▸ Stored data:
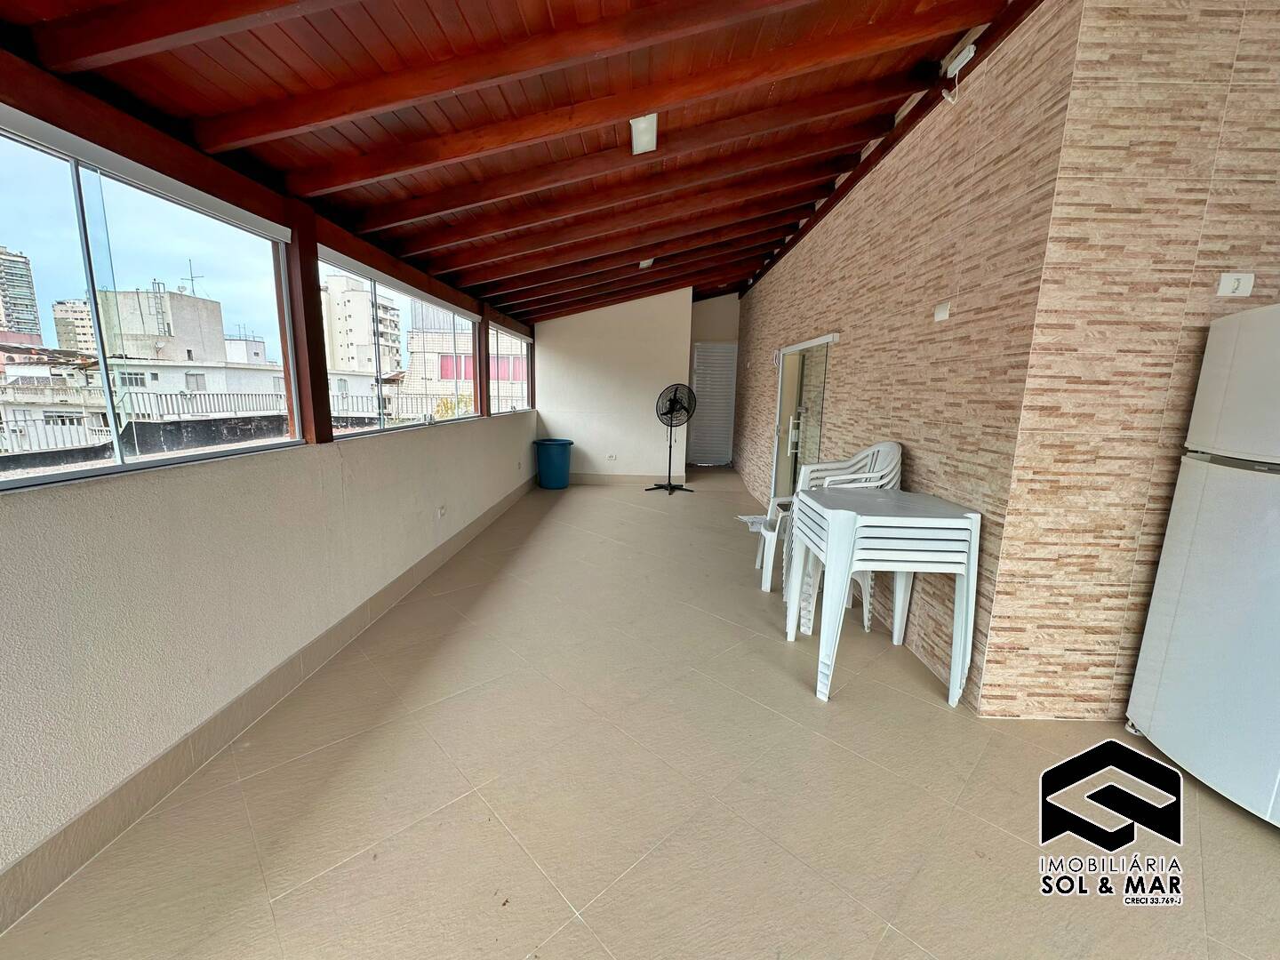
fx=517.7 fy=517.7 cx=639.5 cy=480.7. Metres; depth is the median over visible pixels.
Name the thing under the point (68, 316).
apartment building
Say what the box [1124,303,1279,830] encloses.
refrigerator
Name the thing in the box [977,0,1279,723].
tiled wall
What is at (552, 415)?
back wall
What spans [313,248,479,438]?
window
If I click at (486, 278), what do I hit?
wooden ceiling
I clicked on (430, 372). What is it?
building
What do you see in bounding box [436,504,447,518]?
wall socket
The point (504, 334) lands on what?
window
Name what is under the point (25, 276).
high-rise building
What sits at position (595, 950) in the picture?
floor
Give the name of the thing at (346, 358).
apartment building
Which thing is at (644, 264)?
ceiling light
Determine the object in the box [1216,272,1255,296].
wall socket
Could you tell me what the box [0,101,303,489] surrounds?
window
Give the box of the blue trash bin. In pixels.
[532,438,574,488]
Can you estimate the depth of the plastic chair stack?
3.03 m
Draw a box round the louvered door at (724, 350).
[688,340,736,466]
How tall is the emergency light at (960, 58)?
0.206 m
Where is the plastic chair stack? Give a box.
[770,440,902,633]
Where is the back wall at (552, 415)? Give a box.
[533,286,694,481]
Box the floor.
[1,466,1279,959]
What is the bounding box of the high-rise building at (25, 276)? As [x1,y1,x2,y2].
[0,245,42,340]
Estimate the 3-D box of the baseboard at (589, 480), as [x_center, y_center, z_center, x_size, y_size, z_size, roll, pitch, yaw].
[-0.448,-0.048,7.480,2.282,0.116,0.015,1,11,1]
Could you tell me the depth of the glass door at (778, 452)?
5.07 m
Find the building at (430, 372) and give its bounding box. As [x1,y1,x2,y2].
[403,300,523,415]
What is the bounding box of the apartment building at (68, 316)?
[50,297,96,356]
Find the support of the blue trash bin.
on the floor
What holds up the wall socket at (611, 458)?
attached to the back wall at (552, 415)
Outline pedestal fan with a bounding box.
[647,382,695,494]
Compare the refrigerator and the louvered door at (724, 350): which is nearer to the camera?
the refrigerator
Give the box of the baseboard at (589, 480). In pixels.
[570,472,684,484]
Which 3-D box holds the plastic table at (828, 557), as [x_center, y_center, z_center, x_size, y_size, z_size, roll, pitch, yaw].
[1.135,0.504,2.539,0.713,0.846,0.687,1,11,1]
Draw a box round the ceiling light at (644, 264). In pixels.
[638,257,655,269]
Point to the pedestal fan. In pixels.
(668, 412)
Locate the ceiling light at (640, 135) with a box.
[630,113,657,153]
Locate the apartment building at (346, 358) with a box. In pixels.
[320,274,403,375]
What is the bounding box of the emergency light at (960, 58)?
[941,40,976,103]
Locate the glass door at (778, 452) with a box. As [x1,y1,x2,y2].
[768,333,836,505]
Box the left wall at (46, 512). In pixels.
[0,411,534,918]
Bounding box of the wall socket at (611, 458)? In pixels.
[606,452,616,460]
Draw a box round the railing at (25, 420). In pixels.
[0,387,286,455]
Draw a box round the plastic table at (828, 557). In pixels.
[787,485,980,708]
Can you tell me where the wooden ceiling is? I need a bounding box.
[0,0,1042,322]
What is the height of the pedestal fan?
1.385 m
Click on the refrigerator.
(1209, 485)
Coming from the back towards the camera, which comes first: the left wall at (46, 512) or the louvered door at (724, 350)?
the louvered door at (724, 350)
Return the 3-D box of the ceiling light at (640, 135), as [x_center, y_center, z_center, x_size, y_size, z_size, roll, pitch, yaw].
[0.023,-1.816,2.674,0.116,0.124,0.277,1,11,1]
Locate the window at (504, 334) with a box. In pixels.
[487,320,530,414]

▸ Task item: Would you mind repeating the records above exactly, without the pictures?

▸ Exercise solution:
fx=517.7 fy=517.7 cx=639.5 cy=480.7. Metres; depth is the median over visible pixels.
Name the thing under the point (68, 316).
apartment building
Say what the box [1124,303,1279,830] encloses.
refrigerator
Name the thing in the box [977,0,1279,723].
tiled wall
What is at (552, 415)?
back wall
What spans [313,248,479,438]?
window
If I click at (486, 278), what do I hit?
wooden ceiling
I clicked on (430, 372). What is it?
building
What do you see in bounding box [436,504,447,518]?
wall socket
The point (504, 334) lands on what?
window
Name what is under the point (25, 276).
high-rise building
What sits at position (595, 950) in the picture?
floor
Give the name of the thing at (346, 358).
apartment building
Which thing is at (644, 264)?
ceiling light
Determine the object in the box [1216,272,1255,296].
wall socket
Could you tell me what the box [0,101,303,489] surrounds?
window
Give the box of the blue trash bin. In pixels.
[532,438,574,488]
Can you estimate the depth of the plastic chair stack?
3.03 m
Draw a box round the louvered door at (724, 350).
[688,340,736,466]
How tall is the emergency light at (960, 58)?
0.206 m
Where is the plastic chair stack? Give a box.
[770,440,902,633]
Where is the back wall at (552, 415)? Give a box.
[533,286,694,481]
Box the floor.
[1,466,1279,959]
What is the bounding box of the high-rise building at (25, 276)? As [x1,y1,x2,y2].
[0,245,42,340]
Estimate the 3-D box of the baseboard at (589, 480), as [x_center, y_center, z_center, x_size, y_size, z_size, roll, pitch, yaw].
[-0.448,-0.048,7.480,2.282,0.116,0.015,1,11,1]
Could you tell me the depth of the glass door at (778, 452)?
5.07 m
Find the building at (430, 372) and give its bounding box. As [x1,y1,x2,y2].
[403,300,523,415]
What is the bounding box of the apartment building at (68, 316)?
[50,297,96,356]
Find the support of the blue trash bin.
on the floor
What holds up the wall socket at (611, 458)?
attached to the back wall at (552, 415)
Outline pedestal fan with a bounding box.
[647,382,695,494]
Compare the refrigerator and the louvered door at (724, 350): which is nearer to the camera?
the refrigerator
Give the box of the baseboard at (589, 480). In pixels.
[570,472,684,484]
Which 3-D box holds the plastic table at (828, 557), as [x_center, y_center, z_center, x_size, y_size, z_size, roll, pitch, yaw].
[1.135,0.504,2.539,0.713,0.846,0.687,1,11,1]
Draw a box round the ceiling light at (644, 264). In pixels.
[638,257,655,269]
Point to the pedestal fan. In pixels.
(668, 412)
Locate the ceiling light at (640, 135) with a box.
[630,113,657,153]
Locate the apartment building at (346, 358) with a box. In pixels.
[320,274,403,375]
What is the bounding box of the emergency light at (960, 58)?
[941,40,976,103]
Locate the glass door at (778, 452) with a box. As [x1,y1,x2,y2].
[768,333,836,505]
Box the left wall at (46, 512). In pixels.
[0,411,534,918]
Bounding box of the wall socket at (611, 458)? In pixels.
[606,452,616,460]
Draw a box round the railing at (25, 420). In pixels.
[0,387,286,455]
Draw a box round the plastic table at (828, 557). In pixels.
[787,485,980,708]
Can you tell me where the wooden ceiling is? I need a bounding box.
[0,0,1042,322]
What is the height of the pedestal fan?
1.385 m
Click on the refrigerator.
(1209, 485)
Coming from the back towards the camera, which comes first: the left wall at (46, 512) or the louvered door at (724, 350)?
the louvered door at (724, 350)
Return the 3-D box of the ceiling light at (640, 135), as [x_center, y_center, z_center, x_size, y_size, z_size, roll, pitch, yaw].
[0.023,-1.816,2.674,0.116,0.124,0.277,1,11,1]
Locate the window at (504, 334) with a box. In pixels.
[487,320,530,414]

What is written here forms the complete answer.